Identification and correction of spatial bias are essential for obtaining quality data in high-throughput screening technologies

Abstract

Spatial bias continues to be a major challenge in high-throughput screening technologies. Its successful detection and elimination are critical for identifying the most promising drug candidates. Here, we examine experimental small molecule assays from the popular ChemBank database and show that screening data are widely affected by both assay-specific and plate-specific spatial biases. Importantly, the bias affecting screening data can fit an additive or multiplicative model. We show that the use of appropriate statistical methods is essential for improving the quality of experimental screening data. The presented methodology can be recommended for the analysis of current and next-generation screening data.

Figure 1

Average true positive rate (Panels (a) and (c)) and average total number of false positive and false negative hits per assay (Panels (b) and (d)) obtained by No Correction, Well Correction, B-score, and PMP followed by robust Z-scores for the significance levels α = 0.01 and 0.05. Panels (a) and (b) show the results obtained for datasets with a fixed bias magnitude (SD = 1.8). Panels (c) and (d) show the results for datasets with a fixed hit percentage of 1%.

Figure 2

Assay-specific bias detected in 12 experimental assays from the ChemBank database. Here, 4 high-throughput screening assays, 4 high-content screening assays and 4 small-molecule microarrays were examined. The ChemBank IDs of these assays are indicated between parentheses: ABeta42 aggregation inhibitors (1103.0016), Bacterial viability profiling (1064.0002), E. coli filamentation (1038.0004), M. tuberculosis sulfur assimilation (130.0018), Autophagy cell count (1050.0009), Autophagy EGFP (1050.0111), Toxoplasma invasion imaging screening (141.0027), C. elegans assay for anti-infective reagents (1109.0003), HPV-E7 SMM (1049.0001), Male germ cell targets SMM (1154.0015), Male germ cell targets SMM (1154.0009) and NeuroSMM screen on torsin A (1069.0001); for more details see Supplementary Table 1.

Figure 3

Plate-specific bias detected across data of 3 screening technologies and 8 screening categories available in ChemBank - per plate representation; 175 assays were analyzed in total (see Supplementary Table 2 for the complete list of the assays considered); all control wells were ignored.

Figure 4

Plate-specific bias detected across data of 3 screening technologies and 8 screening categories available in ChemBank - per assay representation; 175 assays were analyzed in total (see Supplementary Table 2 for the complete list of the assays considered); all control wells were ignored. Assays, in which the number of plates containing additive bias was bigger than the number of plates containing multiplicative bias, are reported in the first column of each screening category. Assays with a bigger number of plates affected by multiplicative bias are reported in the second column of each screening category. Assays, in which the number of plates containing additive bias was equal to the number of plates containing the multiplicative bias as well as assays without any biased plate are reported as “Undetermined”. Darker portions of bars show the proportion of assays that have a dominant, additive or multiplicative, trend. Lighter portions of bars show the proportion of assays in which the indicated model of bias was present more frequently, but without a clear-cut dominance.

Figure 5

Hit maps showing the presence of spatial bias in the McMaster Test assay screened during the McMaster Data Mining and Docking Competition: (a) hit distribution surface for raw data, (b) hit distribution surface corrected both plate and assay-wise, (c) Plate 428 raw measurements, and (d) Plate 428 corrected measurements. Control columns 1 and 12 are not shown here. Higher hit counts (panels a and b) and intensity levels (panels c and d) are in red; lower hit counts (panels a and b) and intensity levels (panels c and d) are in blue. The hit selection threshold of µ-2σ was used to compute the hit distribution surfaces. The Mann-Whitney U test carried out to detect plate-specific spatial bias suggested that 377 McMaster plates were affected by systematic error, and 873 of them were clean.
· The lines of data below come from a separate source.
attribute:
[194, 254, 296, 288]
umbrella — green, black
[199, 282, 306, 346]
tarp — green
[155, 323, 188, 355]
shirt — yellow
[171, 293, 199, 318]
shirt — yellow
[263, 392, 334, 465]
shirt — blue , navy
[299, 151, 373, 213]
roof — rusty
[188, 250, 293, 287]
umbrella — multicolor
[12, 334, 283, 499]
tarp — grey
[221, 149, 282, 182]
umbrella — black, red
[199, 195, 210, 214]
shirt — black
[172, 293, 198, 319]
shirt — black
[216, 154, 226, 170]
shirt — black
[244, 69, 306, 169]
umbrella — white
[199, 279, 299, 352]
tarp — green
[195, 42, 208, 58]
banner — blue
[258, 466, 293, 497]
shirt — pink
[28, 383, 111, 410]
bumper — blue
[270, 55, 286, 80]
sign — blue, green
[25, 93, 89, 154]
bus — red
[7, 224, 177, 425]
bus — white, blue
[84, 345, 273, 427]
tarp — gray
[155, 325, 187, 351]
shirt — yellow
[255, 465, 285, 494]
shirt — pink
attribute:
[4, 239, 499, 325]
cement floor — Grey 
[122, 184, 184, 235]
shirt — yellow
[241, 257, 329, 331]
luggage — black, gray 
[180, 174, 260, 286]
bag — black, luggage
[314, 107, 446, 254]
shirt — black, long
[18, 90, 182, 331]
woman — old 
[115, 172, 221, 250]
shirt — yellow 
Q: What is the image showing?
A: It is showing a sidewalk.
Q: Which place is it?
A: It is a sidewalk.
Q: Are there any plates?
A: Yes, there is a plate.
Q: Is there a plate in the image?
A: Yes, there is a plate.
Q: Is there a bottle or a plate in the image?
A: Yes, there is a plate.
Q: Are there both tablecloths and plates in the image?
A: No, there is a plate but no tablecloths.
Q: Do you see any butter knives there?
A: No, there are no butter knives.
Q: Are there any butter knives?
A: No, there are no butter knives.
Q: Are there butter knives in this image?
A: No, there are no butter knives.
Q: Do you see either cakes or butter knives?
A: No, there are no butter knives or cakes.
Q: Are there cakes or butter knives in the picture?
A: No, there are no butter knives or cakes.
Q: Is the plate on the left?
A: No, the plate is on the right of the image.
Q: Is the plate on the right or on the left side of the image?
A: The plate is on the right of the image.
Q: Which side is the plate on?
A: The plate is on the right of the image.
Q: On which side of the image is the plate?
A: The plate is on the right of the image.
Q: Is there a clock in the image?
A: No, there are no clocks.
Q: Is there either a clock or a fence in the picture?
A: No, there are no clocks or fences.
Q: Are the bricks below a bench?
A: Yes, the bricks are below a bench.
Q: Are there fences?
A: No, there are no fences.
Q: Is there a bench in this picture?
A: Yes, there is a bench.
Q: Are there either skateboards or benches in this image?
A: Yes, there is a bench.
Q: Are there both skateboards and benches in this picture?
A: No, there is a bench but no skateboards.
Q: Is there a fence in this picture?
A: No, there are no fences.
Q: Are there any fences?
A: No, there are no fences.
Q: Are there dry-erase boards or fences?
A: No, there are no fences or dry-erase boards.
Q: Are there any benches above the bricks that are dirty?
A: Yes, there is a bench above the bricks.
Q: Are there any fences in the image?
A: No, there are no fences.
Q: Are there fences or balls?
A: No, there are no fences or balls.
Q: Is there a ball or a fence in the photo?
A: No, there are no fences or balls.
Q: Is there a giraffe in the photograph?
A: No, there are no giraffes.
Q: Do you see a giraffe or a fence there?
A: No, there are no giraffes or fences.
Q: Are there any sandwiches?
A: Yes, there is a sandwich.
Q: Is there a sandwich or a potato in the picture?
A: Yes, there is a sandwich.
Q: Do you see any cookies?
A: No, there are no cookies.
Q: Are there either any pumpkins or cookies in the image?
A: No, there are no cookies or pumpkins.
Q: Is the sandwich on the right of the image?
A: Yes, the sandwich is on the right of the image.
Error detection was done at the significance level α = 0.01. Plate-specific spatial bias was corrected using the additive PMP algorithm, as suggested by our method. The exact values of the raw and corrected measurements of Plate 428 and the raw and the corrected hit distribution surfaces are reported in Supplementary Tables 3–6.

Figure 6

Q-Q plots for McMaster’s Plate 428 from the McMaster Data Mining and Docking Competition HTS Test assay before (a) and after (b) the correction of additive spatial bias. All control wells (columns 1 and 12 of each plate) were excluded from the analysis. Low values (i.e., false positives) appearing in row H prevent a clear-cut identification of the hit located in well (E,3) (panel a of the figure; see also Supplementary Table 5 for the exact values of the raw HTS measurements). After the plate-specific correction by additive PMP, the hit appearing in well (E,3) becomes much better separated from the rest of the measurements of Plate 428 (panel b of the figure; see also Supplementary Table 6 for the exact values of the corrected HTS measurements). The same trend is maintained for the outlier (i.e., a high measurement value in the McMaster inhibition assay) located in well (E,11).